### TASKS
1 – According to the PCI command register notes, how does Xen domU treat PCI_COMMAND_PARITY (bit 6)?
2 – Echo the PCI command register notes word for word, starting with the words containing "PCI_COMMAND_INVALIDATE (bit 4)" and ending with "PCI_COMMAND_VGA_PALETTE (bit 5)".

SOURCE TEXT start

PCI_COMMAND_SPECIAL (bit 3)
  PCIe 6.1: RO, hardwire to 0
  PCI LB 3.0: RW
  QEMU: Pass through writes to hardware.
  Xen domU/dom0: Pass through writes to hardware.

PCI_COMMAND_INVALIDATE (bit 4)
  PCIe 6.1: RO, hardwire to 0
  PCI LB 3.0: RW
  QEMU: Pass through writes to hardware.
  Xen domU/dom0: Pass through writes to hardware.

PCI_COMMAND_VGA_PALETTE (bit 5)
  PCIe 6.1: RO, hardwire to 0
  PCI LB 3.0: RW
  QEMU: Pass through writes to hardware.
  Xen domU/dom0: Pass through writes to hardware.

PCI_COMMAND_PARITY (bit 6)
  PCIe 6.1: RW
  PCI LB 3.0: RW
  QEMU: (emu_mask) QEMU provides an emulated view of this bit. Guest
    writes do not propagate to hardware.
  Xen domU: (rsvdp_mask) We treat this bit as RsvdP.
  Xen dom0: We allow dom0 to control this bit freely.

PCI_COMMAND_WAIT (bit 7)
  PCIe 6.1: RO, hardwire to 0
  PCI LB 3.0: hardwire to 0
  QEMU: res_mask
  Xen domU: (rsvdp_mask) We treat this bit as RsvdP.
  Xen dom0: We allow dom0 to control this bit freely.

PCI_COMMAND_SERR (bit 8)
  PCIe 6.1: RW
  PCI LB 3.0: RW
  QEMU: (emu_mask) QEMU provides an emulated view of this bit. Guest
    writes do not propagate to hardware.
  Xen domU: (rsvdp_mask) We treat this bit as RsvdP.
  Xen dom0: We allow dom0 to control this bit freely.

PCI_COMMAND_FAST_BACK (bit 9)
  PCIe 6.1: RO, hardwire to 0
  PCI LB 3.0: RW
  QEMU: (emu_mask) QEMU provides an emulated view of this bit. Guest
    writes do not propagate to hardware.
  Xen domU: (rsvdp_mask) We treat this bit as RsvdP.
  Xen dom0: We allow dom0 to control this bit freely.

PCI_COMMAND_INTX_DISABLE (bit 10)
  PCIe 6.1: RW
  PCI LB 3.0: RW
  QEMU: (emu_mask) QEMU provides an emulated view of this bit. Guest
    writes do not propagate to hardware. QEMU checks if INTx was mapped
    for a device. If it is not, then guest can't control
    PCI_COMMAND_INTX_DISABLE bit.
  Xen domU: We prohibit a guest from enabling INTx if MSI(X) is enabled.
  Xen dom0: We allow dom0 to control this bit freely.

SOURCE TEXT end
DATASET RECORDS start

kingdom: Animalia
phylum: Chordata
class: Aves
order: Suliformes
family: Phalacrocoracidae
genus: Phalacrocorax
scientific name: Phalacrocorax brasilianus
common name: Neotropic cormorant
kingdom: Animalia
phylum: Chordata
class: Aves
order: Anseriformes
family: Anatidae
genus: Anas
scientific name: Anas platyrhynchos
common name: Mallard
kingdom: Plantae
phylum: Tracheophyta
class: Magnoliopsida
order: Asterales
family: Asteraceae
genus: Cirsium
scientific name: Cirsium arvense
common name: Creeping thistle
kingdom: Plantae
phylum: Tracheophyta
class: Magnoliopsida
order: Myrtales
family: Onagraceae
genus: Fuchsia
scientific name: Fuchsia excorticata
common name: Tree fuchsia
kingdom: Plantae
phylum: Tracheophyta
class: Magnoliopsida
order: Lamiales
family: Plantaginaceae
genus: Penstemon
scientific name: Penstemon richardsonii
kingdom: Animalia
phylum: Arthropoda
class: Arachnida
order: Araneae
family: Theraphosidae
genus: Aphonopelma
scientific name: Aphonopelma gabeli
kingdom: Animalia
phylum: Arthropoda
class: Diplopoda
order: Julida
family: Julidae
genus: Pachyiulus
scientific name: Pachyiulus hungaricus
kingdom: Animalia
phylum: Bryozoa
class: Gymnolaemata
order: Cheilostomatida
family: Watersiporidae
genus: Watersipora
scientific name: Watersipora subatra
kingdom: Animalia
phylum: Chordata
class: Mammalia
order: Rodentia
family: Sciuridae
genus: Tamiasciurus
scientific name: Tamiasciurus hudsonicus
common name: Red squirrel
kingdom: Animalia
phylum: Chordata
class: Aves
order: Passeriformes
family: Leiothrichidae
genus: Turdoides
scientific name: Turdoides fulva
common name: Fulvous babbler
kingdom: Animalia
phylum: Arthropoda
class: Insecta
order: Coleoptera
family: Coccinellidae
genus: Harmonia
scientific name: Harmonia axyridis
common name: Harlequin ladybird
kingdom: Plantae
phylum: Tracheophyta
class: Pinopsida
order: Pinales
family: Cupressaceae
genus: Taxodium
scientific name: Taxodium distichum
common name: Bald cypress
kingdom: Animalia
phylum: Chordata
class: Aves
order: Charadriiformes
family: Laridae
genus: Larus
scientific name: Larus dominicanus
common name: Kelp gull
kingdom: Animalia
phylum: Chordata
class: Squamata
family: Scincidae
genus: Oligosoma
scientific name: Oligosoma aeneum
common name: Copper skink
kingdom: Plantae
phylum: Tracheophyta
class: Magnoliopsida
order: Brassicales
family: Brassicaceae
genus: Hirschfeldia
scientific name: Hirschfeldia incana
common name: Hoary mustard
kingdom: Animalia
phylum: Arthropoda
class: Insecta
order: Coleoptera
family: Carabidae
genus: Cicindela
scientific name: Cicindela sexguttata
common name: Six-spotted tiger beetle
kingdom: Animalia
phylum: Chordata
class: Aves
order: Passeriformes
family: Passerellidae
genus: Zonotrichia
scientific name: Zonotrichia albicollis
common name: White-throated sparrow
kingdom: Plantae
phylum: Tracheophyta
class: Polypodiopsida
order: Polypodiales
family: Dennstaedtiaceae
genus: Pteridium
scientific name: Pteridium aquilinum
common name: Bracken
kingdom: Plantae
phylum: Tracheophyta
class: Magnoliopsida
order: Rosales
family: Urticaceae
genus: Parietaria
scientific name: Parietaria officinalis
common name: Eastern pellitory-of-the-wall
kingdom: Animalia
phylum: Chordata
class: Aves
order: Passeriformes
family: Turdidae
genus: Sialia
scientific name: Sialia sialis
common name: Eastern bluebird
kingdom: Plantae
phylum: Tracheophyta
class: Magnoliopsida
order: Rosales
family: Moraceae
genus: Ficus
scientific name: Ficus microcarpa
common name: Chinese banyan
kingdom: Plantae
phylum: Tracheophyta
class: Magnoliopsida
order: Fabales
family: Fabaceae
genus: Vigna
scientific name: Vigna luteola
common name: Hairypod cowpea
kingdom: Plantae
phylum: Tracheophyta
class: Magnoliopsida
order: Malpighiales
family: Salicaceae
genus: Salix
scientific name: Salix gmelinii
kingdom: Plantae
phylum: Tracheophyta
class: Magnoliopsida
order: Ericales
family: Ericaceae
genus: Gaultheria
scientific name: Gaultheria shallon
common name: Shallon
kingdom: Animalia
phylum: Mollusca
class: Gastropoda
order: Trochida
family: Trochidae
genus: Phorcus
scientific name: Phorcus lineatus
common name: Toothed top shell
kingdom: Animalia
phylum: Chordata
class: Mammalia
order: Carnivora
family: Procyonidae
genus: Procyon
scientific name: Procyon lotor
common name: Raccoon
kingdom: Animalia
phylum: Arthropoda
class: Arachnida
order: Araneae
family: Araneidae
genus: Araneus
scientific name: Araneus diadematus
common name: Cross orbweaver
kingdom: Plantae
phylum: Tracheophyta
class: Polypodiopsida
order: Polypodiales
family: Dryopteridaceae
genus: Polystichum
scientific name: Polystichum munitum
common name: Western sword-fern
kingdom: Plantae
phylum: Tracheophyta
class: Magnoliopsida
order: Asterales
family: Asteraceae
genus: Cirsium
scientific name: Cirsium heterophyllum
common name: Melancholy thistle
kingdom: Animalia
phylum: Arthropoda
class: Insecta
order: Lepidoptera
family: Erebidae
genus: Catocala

DATASET RECORDS end

### WORKED ANSWERS
1 – It treats the bit as RsvdP.

2 –
PCI_COMMAND_INVALIDATE (bit 4)
  PCIe 6.1: RO, hardwire to 0
  PCI LB 3.0: RW
  QEMU: Pass through writes to hardware.
  Xen domU/dom0: Pass through writes to hardware.

PCI_COMMAND_VGA_PALETTE (bit 5)